L'oeuvre suivante est la sonate pour piano-forte et cor op 17 de Beethoven qui aurait été composée en moins de deux jours, à l'occasion d'un concert donné en l'honneur du corniste Punto le 18 avril 1800. Beethoven en a également fait une transcription pour flûte, violon, alto (ou violoncelle) et piano. Elle comprend : 1- Allegro moderato ; 2- Poco adagio quasi andante ; 3- Rondo-Finale (allegro moderato).
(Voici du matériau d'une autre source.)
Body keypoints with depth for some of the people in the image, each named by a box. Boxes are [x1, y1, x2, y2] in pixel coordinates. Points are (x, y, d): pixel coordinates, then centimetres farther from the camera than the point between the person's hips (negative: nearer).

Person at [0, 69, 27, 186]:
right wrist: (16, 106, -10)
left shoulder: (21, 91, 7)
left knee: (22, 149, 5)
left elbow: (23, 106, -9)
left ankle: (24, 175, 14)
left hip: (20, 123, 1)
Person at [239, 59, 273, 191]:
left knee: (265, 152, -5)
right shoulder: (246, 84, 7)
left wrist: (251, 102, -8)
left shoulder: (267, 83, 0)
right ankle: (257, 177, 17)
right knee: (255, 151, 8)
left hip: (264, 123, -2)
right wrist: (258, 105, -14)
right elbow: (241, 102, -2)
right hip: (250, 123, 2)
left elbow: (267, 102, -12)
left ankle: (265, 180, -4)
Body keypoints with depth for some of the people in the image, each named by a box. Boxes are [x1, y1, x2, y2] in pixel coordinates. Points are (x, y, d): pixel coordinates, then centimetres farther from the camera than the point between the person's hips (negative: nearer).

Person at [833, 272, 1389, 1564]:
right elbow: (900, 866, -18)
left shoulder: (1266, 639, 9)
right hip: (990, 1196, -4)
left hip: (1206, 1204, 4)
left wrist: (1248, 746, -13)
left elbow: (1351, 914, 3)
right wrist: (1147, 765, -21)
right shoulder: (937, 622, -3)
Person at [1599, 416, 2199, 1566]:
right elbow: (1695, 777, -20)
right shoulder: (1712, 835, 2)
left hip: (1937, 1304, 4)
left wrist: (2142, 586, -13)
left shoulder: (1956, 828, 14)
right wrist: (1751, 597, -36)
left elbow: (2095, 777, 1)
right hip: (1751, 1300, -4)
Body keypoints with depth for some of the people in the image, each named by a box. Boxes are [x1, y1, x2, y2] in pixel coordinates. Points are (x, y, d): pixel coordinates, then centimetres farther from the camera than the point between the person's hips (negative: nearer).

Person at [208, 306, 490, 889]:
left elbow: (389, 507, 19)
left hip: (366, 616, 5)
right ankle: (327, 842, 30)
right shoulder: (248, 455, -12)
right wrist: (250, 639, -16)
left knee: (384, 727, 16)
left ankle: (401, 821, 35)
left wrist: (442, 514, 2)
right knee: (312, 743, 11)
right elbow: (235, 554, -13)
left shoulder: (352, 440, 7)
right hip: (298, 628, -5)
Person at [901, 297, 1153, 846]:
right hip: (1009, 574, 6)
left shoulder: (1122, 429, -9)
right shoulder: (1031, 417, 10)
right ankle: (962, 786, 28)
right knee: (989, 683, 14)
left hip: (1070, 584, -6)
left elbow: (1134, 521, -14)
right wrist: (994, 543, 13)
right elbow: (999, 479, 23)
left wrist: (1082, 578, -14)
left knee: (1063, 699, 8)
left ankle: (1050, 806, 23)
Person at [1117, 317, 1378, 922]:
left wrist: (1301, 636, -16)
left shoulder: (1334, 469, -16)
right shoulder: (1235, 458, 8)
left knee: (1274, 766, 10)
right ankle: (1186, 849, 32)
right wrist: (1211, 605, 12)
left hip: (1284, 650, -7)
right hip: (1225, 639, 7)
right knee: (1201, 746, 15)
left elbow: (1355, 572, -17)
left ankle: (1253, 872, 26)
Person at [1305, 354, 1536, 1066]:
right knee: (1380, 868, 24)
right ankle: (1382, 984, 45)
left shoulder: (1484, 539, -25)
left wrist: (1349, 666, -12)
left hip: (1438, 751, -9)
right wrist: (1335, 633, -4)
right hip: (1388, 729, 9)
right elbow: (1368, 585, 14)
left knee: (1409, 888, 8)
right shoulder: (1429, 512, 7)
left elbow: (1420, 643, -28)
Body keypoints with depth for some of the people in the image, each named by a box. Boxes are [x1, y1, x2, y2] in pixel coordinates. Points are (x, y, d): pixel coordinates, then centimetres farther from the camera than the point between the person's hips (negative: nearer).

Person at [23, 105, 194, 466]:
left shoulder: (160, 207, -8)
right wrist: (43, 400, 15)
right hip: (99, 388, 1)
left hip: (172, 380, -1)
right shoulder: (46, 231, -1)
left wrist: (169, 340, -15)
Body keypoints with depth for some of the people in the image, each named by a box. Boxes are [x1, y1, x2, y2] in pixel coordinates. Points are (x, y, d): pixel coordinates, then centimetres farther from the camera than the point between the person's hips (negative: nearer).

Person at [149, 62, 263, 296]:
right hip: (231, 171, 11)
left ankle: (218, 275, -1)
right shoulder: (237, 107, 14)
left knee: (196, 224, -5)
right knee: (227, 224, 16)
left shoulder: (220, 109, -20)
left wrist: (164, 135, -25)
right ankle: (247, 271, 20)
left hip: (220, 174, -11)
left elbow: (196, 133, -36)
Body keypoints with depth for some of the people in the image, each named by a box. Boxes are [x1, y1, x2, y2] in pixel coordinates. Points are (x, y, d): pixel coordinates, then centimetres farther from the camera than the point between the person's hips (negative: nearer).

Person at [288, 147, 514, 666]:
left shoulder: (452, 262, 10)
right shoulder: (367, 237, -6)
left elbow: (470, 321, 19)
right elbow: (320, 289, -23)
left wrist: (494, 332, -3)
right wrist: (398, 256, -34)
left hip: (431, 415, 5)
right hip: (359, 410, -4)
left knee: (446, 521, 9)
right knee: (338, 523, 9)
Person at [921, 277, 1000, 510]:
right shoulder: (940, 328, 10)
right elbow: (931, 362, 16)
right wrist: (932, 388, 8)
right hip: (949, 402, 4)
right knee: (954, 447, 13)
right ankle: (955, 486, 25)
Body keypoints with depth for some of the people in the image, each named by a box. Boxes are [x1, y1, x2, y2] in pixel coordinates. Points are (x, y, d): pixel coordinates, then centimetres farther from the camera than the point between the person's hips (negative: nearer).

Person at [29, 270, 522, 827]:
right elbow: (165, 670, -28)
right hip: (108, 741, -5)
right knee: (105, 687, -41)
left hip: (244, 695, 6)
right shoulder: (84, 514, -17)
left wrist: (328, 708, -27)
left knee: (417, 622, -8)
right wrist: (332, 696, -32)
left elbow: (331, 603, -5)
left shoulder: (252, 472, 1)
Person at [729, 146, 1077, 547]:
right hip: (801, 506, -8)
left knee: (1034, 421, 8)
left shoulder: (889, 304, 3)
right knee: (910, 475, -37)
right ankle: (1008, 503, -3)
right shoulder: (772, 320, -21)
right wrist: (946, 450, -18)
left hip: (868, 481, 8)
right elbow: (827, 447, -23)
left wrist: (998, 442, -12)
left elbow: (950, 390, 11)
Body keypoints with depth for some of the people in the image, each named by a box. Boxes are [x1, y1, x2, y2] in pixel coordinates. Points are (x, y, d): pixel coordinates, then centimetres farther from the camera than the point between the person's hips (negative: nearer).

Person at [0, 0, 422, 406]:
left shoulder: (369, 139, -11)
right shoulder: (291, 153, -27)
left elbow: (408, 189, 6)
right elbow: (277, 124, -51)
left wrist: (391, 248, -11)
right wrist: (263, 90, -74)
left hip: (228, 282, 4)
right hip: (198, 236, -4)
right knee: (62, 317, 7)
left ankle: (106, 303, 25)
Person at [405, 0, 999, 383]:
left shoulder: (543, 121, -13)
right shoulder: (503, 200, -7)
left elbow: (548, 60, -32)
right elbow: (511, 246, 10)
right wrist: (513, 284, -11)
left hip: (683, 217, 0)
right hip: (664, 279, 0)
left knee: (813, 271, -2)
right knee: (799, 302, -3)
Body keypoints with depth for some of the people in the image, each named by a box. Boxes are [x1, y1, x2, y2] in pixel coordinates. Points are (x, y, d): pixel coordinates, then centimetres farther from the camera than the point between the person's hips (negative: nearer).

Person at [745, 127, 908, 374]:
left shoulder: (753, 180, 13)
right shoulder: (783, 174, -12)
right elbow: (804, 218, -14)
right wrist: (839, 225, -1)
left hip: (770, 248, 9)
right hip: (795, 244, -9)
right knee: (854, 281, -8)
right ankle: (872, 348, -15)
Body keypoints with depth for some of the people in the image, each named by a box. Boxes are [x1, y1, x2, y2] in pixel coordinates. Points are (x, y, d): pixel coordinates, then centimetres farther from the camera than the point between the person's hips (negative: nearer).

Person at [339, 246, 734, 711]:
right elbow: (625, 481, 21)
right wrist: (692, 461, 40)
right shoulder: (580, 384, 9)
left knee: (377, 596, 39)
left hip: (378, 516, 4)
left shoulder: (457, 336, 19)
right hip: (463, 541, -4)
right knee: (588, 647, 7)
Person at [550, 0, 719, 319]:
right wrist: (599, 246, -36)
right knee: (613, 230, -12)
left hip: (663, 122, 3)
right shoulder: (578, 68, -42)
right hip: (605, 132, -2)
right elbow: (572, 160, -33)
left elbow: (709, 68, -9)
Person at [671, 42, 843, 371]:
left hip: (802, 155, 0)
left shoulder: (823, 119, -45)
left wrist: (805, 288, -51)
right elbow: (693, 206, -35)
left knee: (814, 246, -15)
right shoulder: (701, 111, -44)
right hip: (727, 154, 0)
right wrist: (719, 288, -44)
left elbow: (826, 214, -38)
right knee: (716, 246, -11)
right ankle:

Créée le 18 avril 1800 au Hofburgtheater à Vienne par Punto  au cor et Beethoven au piano, elle renaît dans toute sa fraîcheur, portée par l'élan, la vitalité, le souffle d'André Monteiro *dès le premier mouvement de la sonate. Magnifique jeu en écho du cor et du piano...

Et tandis que les historiens débattent encore de l’éventuelle rencontre entre Schubert (1797-1828) et Beethoven (1770-1827), le concert de samedi propose en toute liberté une rencontre imaginaire réunissant les deux compositeurs au-delà du temps qui leur fut donné à vivre.
Soirée sous le digne du dialogue, donc, pour improbable qu’il soit, entre Schubert et Beethoven, dialogue, encore, entre les instruments, dialogue, enfin, entre deux artistes, d’aujourd’hui dont la générosité et l'intelligence musicale touchent au plus profond de chacun d'entre nous.

*André Monteiro est né au Portugal.  Titulaire de deux masters de cor (Fribourg et Bâle), on a pu l'entendre  à l’Orchestre Philharmonique de Strasbourg, l’Orquestra XXI, l’Orquestra do Algarve, l’Orchestre du Staatstheater de Darmstadt avec le soliste Stephan Door et dans de nombreux autres ensembles. La rencontre à Bâle de Thomas Müller et du cor naturel à la Schola Cantorum Basiliensis ont été une révélation pour lui. Depuis, il se consacre pleinement au répertoire et à l’histoire de la musique ancienne sur instruments d’époque. Il a ainsi joué comme soliste avec l’orchestre de la Schola Cantorum Basiliensis sous la baguette de Sigiswald Kuijken. Il a aussi collaboré, entre autres, à l’ensemble I Barocchisti sous la direction de Diego Fasolis, avec la soliste Cecilia Bartoli.